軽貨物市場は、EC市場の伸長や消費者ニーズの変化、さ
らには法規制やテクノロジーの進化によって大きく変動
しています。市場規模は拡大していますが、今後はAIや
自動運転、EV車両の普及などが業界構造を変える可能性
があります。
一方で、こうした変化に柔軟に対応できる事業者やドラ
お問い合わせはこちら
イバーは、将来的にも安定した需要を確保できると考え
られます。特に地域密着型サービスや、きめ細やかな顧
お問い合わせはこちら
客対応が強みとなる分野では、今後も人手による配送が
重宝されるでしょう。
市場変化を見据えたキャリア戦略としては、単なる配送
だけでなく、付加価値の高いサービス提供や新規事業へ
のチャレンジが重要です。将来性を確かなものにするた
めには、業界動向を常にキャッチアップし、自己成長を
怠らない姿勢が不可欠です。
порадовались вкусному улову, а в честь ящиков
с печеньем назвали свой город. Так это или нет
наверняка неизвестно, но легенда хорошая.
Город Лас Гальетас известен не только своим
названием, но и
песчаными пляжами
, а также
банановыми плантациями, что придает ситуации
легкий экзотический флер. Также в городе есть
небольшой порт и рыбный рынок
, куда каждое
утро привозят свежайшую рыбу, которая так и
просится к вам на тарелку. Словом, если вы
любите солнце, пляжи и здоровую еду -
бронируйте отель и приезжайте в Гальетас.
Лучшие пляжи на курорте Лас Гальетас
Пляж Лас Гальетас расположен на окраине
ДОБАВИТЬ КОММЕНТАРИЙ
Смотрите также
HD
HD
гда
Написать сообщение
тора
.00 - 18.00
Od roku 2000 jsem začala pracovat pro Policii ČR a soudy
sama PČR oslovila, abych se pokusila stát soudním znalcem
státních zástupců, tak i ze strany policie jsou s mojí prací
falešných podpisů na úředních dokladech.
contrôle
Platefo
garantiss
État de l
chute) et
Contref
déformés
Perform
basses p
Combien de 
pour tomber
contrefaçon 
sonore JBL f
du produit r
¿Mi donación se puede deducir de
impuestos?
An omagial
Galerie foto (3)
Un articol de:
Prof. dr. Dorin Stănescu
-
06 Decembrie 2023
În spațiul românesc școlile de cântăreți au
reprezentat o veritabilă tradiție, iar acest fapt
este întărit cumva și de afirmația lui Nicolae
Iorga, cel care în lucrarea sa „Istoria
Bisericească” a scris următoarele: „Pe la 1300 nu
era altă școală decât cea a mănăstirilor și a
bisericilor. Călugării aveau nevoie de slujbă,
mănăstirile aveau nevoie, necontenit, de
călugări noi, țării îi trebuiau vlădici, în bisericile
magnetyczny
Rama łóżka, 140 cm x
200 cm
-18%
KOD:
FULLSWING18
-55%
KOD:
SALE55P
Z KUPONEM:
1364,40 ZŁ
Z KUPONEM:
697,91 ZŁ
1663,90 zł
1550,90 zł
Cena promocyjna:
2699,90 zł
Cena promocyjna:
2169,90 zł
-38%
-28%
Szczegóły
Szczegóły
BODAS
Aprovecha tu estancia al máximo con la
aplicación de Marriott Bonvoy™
· · · · ·
_To-do item:_ Would you mind copying all of the records exactly?

_Solved exercise:_
軽貨物市場は、EC市場の伸長や消費者ニーズの変化、さ
らには法規制やテクノロジーの進化によって大きく変動
しています。市場規模は拡大していますが、今後はAIや
自動運転、EV車両の普及などが業界構造を変える可能性
があります。
一方で、こうした変化に柔軟に対応できる事業者やドラ
お問い合わせはこちら
イバーは、将来的にも安定した需要を確保できると考え
られます。特に地域密着型サービスや、きめ細やかな顧
お問い合わせはこちら
客対応が強みとなる分野では、今後も人手による配送が
重宝されるでしょう。
市場変化を見据えたキャリア戦略としては、単なる配送
だけでなく、付加価値の高いサービス提供や新規事業へ
のチャレンジが重要です。将来性を確かなものにするた
めには、業界動向を常にキャッチアップし、自己成長を
怠らない姿勢が不可欠です。
порадовались вкусному улову, а в честь ящиков
с печеньем назвали свой город. Так это или нет
наверняка неизвестно, но легенда хорошая.
Город Лас Гальетас известен не только своим
названием, но и
песчаными пляжами
, а также
банановыми плантациями, что придает ситуации
легкий экзотический флер. Также в городе есть
небольшой порт и рыбный рынок
, куда каждое
утро привозят свежайшую рыбу, которая так и
просится к вам на тарелку. Словом, если вы
любите солнце, пляжи и здоровую еду -
бронируйте отель и приезжайте в Гальетас.
Лучшие пляжи на курорте Лас Гальетас
Пляж Лас Гальетас расположен на окраине
ДОБАВИТЬ КОММЕНТАРИЙ
Смотрите также
HD
HD
гда
Написать сообщение
тора
.00 - 18.00
Od roku 2000 jsem začala pracovat pro Policii ČR a soudy
sama PČR oslovila, abych se pokusila stát soudním znalcem
státních zástupců, tak i ze strany policie jsou s mojí prací
falešných podpisů na úředních dokladech.
contrôle
Platefo
garantiss
État de l
chute) et
Contref
déformés
Perform
basses p
Combien de 
pour tomber
contrefaçon 
sonore JBL f
du produit r
¿Mi donación se puede deducir de
impuestos?
An omagial
Galerie foto (3)
Un articol de:
Prof. dr. Dorin Stănescu
-
06 Decembrie 2023
În spațiul românesc școlile de cântăreți au
reprezentat o veritabilă tradiție, iar acest fapt
este întărit cumva și de afirmația lui Nicolae
Iorga, cel care în lucrarea sa „Istoria
Bisericească” a scris următoarele: „Pe la 1300 nu
era altă școală decât cea a mănăstirilor și a
bisericilor. Călugării aveau nevoie de slujbă,
mănăstirile aveau nevoie, necontenit, de
călugări noi, țării îi trebuiau vlădici, în bisericile
magnetyczny
Rama łóżka, 140 cm x
200 cm
-18%
KOD:
FULLSWING18
-55%
KOD:
SALE55P
Z KUPONEM:
1364,40 ZŁ
Z KUPONEM:
697,91 ZŁ
1663,90 zł
1550,90 zł
Cena promocyjna:
2699,90 zł
Cena promocyjna:
2169,90 zł
-38%
-28%
Szczegóły
Szczegóły
BODAS
Aprovecha tu estancia al máximo con la
aplicación de Marriott Bonvoy™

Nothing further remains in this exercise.